Читать «На костылях любви» онлайн - страница 24

Владимир Андреевич Качан

Тут магнат криво усмехнулся, посмотрел на старичков в расчете на понимание, но понимания на их застывших лицах не обнаружил и продолжал гнать пургу как ни в чем не бывало:

– Мы с матерью думали, что, ежели он согласится, у дочери глазки-то откроются, и любовь ее накроется… медным тазом, как это часто бывает. Ан нет! Не вышло! А когда анадысь встретился я с ним, с Максимом-то вашим, и сделал ему это предложение, и сумму назвал, и даже аванс вынул из кармана, он, сынок ваш принципиальный, посмотрел на меня как на козявку вонючую – на меня, владельца трех предприятий, одной авиакомпании и двух газет. Обидно, знаете, но принципы я все ж таки уважаю, и людей, которые без колебаний отказываются от таких денег, – тоже уважаю.

Спартак тараторил, не останавливаясь. Его несло на всех парусах по полноводной реке вдохновенной импровизации. Так, искусственно и профессионально возбуждаясь, он доводил почти до экстаза и себя, и избирателей, когда толкал перед ними речи во время предыдущей кампании. И уже не замечая ни омутов, ни мелководья, не контролируя речь, теряя взятый на себя образ славянофила и почвенника и смешивая таким образом «девичьи грезы» с «анадысь», он гнал и гнал свою ладью к мелодраматическому финалу, сентиментальному берегу сострадания и взаимопонимания.

– И тогда я решил сыну вашему, Максимке принципиальному, все честно рассказать о дочери. Она ить пригожая у меня, даже ненаглядная, – всхлипнул Спартак и, желая смахнуть несуществующую слезу, полез в карман за белым платком с золотым вензелем, с его инициалами, но вовремя вспомнил, что он из народа, и просто протер оба глаза тыльной стороной ладони. – Дочурка наша, красавица, – продолжил он тоскливо, – извелась ведь вся, исстрадалася, иссохла! Короче, закручинилась. Красота-то какая пропадает всуе, испаряется. И вот я Максимке-то и поведал все про дочурку. А он спрашивает: «А от меня-то вы чего хотите?»

Тут впервые за время монолога подал голос Платон Сергеевич:

– Да-да, чего вы, правда, от него хотели? И что дальше?

– Где он, где? Скажите, – вступила в разговор Агриппина Васильевна.

– Подождите, сейчас дойдем и до этого. Сейчас все узнаете, – успокоил Спартак. – Ну так вот. Рассказал я Максимке, как страдает дочь наша, и говорю: «Пожалел бы ты ее, парень». «Как?» – спрашивает. «Да ничего особо от тебя и не надо, – отвечаю. – Поговори с ней хоть разок, объясни, что молодые девчонки часто любят не человека, а персонаж. Это как скарлатина – быстро проходит. Объясни, потолкуй… Тебя-то она точно послушает. И призадумается…» Я его так слезно просил, что вижу: колеблется. Хороший, жалостливый у вас паренек. Редкость в наши дни.

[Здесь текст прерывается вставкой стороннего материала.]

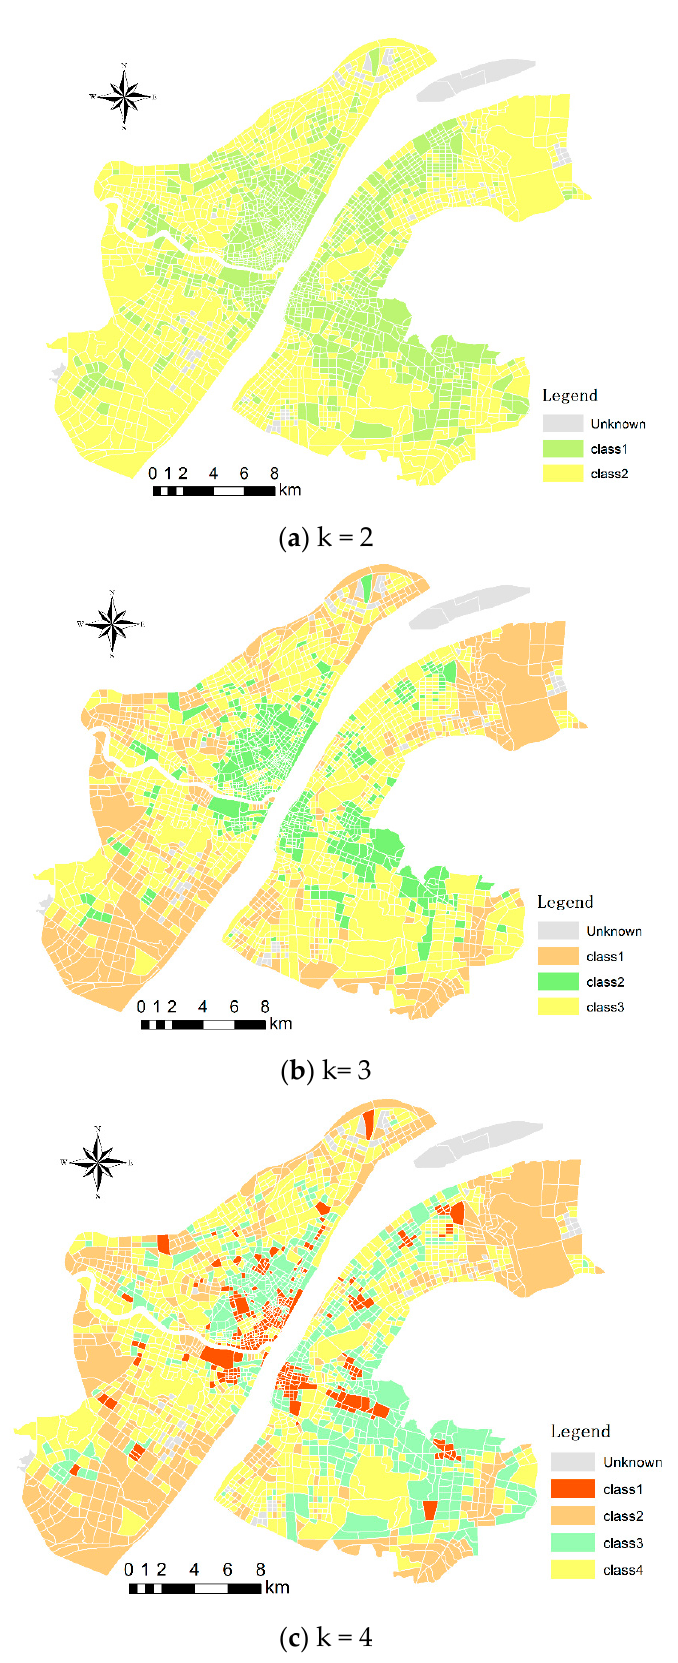
Figure 8. Results of K-Means clustering analysis of blocks using POI latent semantic features (k =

– А дальше, дальше-то что? – поторопил рассказчика Платон Сергеевич.

– Ну, я и стал его дожимать. «Поехали, говорю, к нам на дачу». Тут Максим отрицательно так головой помотал. Но я все долблю в правильном направлении: «Она, дочка моя, сейчас там – плачет, как всегда, сил на это смотреть никаких нет! Плачет каждый день: закроется в комнате своей, фотографию твою, Максим, перед собой поставит – и плачет». – Тут Спартак и взаправду чуть было не прослезился. – «Поехали, а?.. Ну поехали, пожалуйста», – говорю. Короче, умолил я его. Эта история с фотокарточкой и слезами дочери его добила.